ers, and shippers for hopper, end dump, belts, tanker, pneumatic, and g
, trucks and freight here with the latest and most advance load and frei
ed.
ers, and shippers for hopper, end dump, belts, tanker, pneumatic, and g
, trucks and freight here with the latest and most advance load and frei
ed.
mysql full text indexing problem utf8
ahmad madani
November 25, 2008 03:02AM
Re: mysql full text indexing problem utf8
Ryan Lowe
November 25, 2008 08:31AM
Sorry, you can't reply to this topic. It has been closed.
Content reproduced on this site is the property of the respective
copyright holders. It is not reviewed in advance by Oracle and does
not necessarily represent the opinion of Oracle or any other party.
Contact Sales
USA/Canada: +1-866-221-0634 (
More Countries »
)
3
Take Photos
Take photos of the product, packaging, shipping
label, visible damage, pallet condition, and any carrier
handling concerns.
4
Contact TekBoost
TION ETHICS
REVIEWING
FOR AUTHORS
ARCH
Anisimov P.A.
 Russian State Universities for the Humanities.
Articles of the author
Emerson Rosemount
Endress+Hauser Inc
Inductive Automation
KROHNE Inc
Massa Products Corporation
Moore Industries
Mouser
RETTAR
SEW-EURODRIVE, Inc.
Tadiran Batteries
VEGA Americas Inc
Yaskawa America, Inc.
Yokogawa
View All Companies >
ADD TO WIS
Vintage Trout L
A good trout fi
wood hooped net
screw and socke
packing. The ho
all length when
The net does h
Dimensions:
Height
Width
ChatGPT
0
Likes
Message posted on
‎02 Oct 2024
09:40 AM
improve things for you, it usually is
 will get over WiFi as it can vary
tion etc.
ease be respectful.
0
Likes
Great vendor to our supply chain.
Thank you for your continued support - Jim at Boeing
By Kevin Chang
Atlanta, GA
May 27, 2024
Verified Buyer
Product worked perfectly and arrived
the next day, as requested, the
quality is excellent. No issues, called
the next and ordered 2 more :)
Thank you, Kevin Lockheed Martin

********

What you should do: Write every record out again, letter for letter.

Solved problem:
ers, and shippers for hopper, end dump, belts, tanker, pneumatic, and g
, trucks and freight here with the latest and most advance load and frei
ed.
ers, and shippers for hopper, end dump, belts, tanker, pneumatic, and g
, trucks and freight here with the latest and most advance load and frei
ed.
mysql full text indexing problem utf8
ahmad madani
November 25, 2008 03:02AM
Re: mysql full text indexing problem utf8
Ryan Lowe
November 25, 2008 08:31AM
Sorry, you can't reply to this topic. It has been closed.
Content reproduced on this site is the property of the respective
copyright holders. It is not reviewed in advance by Oracle and does
not necessarily represent the opinion of Oracle or any other party.
Contact Sales
USA/Canada: +1-866-221-0634 (
More Countries »
)
3
Take Photos
Take photos of the product, packaging, shipping
label, visible damage, pallet condition, and any carrier
handling concerns.
4
Contact TekBoost
TION ETHICS
REVIEWING
FOR AUTHORS
ARCH
Anisimov P.A.
 Russian State Universities for the Humanities.
Articles of the author
Emerson Rosemount
Endress+Hauser Inc
Inductive Automation
KROHNE Inc
Massa Products Corporation
Moore Industries
Mouser
RETTAR
SEW-EURODRIVE, Inc.
Tadiran Batteries
VEGA Americas Inc
Yaskawa America, Inc.
Yokogawa
View All Companies >
ADD TO WIS
Vintage Trout L
A good trout fi
wood hooped net
screw and socke
packing. The ho
all length when
The net does h
Dimensions:
Height
Width
ChatGPT
0
Likes
Message posted on
‎02 Oct 2024
09:40 AM
improve things for you, it usually is
 will get over WiFi as it can vary
tion etc.
ease be respectful.
0
Likes
Great vendor to our supply chain.
Thank you for your continued support - Jim at Boeing
By Kevin Chang
Atlanta, GA
May 27, 2024
Verified Buyer
Product worked perfectly and arrived
the next day, as requested, the
quality is excellent. No issues, called
the next and ordered 2 more :)
Thank you, Kevin Lockheed Martin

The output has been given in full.